Recently, the microprocessor industry has reached hard physical and micro-architectural limits that have prevented the continuous clock-rate increase, which had been the major source of performance gains for decades. These impediments, in conjunction with the still increasing transistor counts per chip, have driven all major microprocessor manufacturers toward Chip Multiprocessor (CMP) designs. Although CMPs are able to concurrently pursue multiple threads of execution, they do not directly improve the performance of most applications, which are written in sequential languages. In effect, the move to CMPs has shifted even more the task of improving performance from the hardware to the software. In order to support more effective parallelization of sequential applications, computer architects have proposed CMPs with light-weight communication mechanisms. Despite such support, proposed multi-threaded scheduling techniques have generally demonstrated little effectiveness in extracting parallelism from general-purpose, sequential applications.
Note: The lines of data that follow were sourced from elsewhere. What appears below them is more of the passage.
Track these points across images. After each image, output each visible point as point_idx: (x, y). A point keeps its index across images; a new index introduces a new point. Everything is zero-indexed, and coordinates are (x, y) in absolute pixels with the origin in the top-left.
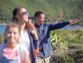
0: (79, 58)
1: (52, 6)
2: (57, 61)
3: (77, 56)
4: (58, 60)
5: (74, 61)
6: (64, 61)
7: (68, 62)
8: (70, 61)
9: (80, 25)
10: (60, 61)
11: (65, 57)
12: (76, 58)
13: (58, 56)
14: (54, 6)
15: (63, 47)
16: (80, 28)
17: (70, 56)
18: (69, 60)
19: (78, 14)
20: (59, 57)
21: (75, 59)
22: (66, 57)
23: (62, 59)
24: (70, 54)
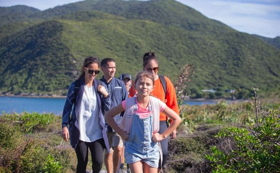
1: (172, 63)
2: (175, 149)
3: (211, 140)
4: (176, 147)
5: (205, 150)
6: (187, 150)
7: (194, 151)
8: (198, 150)
9: (223, 98)
10: (180, 150)
11: (188, 142)
12: (209, 144)
13: (176, 140)
14: (176, 63)
15: (188, 131)
16: (222, 102)
17: (199, 140)
18: (195, 148)
19: (220, 78)
20: (177, 142)
21: (207, 146)
22: (190, 142)
23: (183, 146)
24: (198, 137)
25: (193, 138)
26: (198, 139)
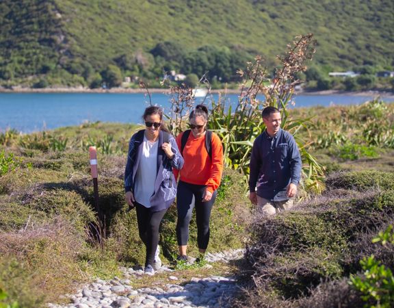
0: (365, 229)
1: (265, 16)
2: (278, 241)
3: (359, 219)
4: (281, 237)
5: (344, 242)
6: (304, 242)
7: (320, 245)
8: (330, 243)
10: (289, 243)
11: (307, 225)
12: (354, 228)
13: (281, 220)
14: (273, 17)
17: (331, 220)
18: (323, 239)
19: (368, 47)
20: (283, 225)
21: (349, 233)
22: (312, 224)
23: (295, 234)
24: (330, 213)
25: (319, 216)
26: (327, 217)
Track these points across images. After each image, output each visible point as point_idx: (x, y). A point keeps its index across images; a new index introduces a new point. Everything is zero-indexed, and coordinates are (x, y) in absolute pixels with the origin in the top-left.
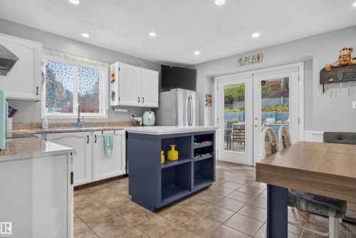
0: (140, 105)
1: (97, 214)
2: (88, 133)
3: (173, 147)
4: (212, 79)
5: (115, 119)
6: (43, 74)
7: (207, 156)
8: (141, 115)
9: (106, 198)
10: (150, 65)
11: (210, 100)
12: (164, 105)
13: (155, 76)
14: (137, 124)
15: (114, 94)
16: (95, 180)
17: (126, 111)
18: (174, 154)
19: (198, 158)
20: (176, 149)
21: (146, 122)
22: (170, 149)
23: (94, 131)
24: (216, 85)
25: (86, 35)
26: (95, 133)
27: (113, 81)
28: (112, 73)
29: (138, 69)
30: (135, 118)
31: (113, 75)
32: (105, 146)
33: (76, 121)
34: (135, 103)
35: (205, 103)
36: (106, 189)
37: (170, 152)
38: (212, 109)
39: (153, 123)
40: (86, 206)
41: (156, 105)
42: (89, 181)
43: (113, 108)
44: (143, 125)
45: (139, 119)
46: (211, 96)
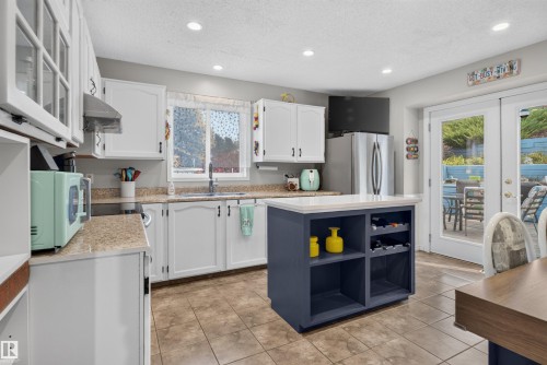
0: (296, 160)
1: (221, 320)
2: (219, 203)
3: (335, 232)
4: (419, 112)
5: (260, 181)
6: (167, 125)
7: (398, 249)
8: (299, 175)
9: (239, 296)
10: (311, 97)
11: (414, 148)
12: (333, 159)
13: (319, 114)
14: (291, 188)
15: (257, 145)
16: (229, 268)
17: (276, 169)
18: (336, 243)
19: (380, 251)
20: (339, 235)
21: (305, 185)
22: (330, 234)
23: (227, 199)
24: (426, 121)
25: (218, 68)
26: (228, 203)
27: (257, 126)
28: (255, 115)
29: (292, 106)
30: (289, 180)
31: (257, 119)
32: (242, 222)
33: (208, 185)
34: (287, 158)
35: (406, 153)
36: (242, 284)
37: (329, 240)
38: (419, 163)
39: (316, 186)
40: (211, 306)
41: (321, 159)
42: (221, 268)
43: (257, 165)
44: (301, 190)
45: (295, 181)
46: (416, 141)
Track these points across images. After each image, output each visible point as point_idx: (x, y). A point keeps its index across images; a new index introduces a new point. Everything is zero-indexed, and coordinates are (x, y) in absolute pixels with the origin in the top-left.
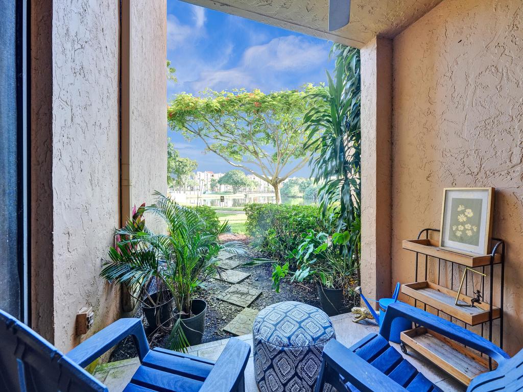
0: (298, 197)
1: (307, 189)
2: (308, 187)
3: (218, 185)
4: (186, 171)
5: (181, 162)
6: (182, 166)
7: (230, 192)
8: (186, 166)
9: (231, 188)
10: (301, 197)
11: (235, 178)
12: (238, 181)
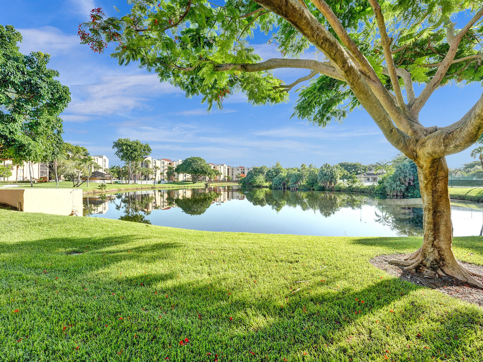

We call these techniques local multi-threaded scheduling, because they basically exploit parallelism within straight-line regions of code. A key observation of this paper is that local multi-threaded techniques do not exploit the main feature of CMPs: the ability to concurrently execute instructions from different control-flow regions. In order to benefit from this powerful CMP characteristic, it is necessary to perform global multi-threaded scheduling, which simultaneously schedules instructions from different basic blocks to enable their concurrent execution. This paper presents algorithms to perform global scheduling for communication-exposed multi-threaded architectures. By global we mean that our technique simultaneously schedules instructions from an arbitrary code region. Very encouraging preliminary results, targeting a dual-core Itanium~2 model, are presented for selected MediaBench and SPEC-CPU benchmark applications.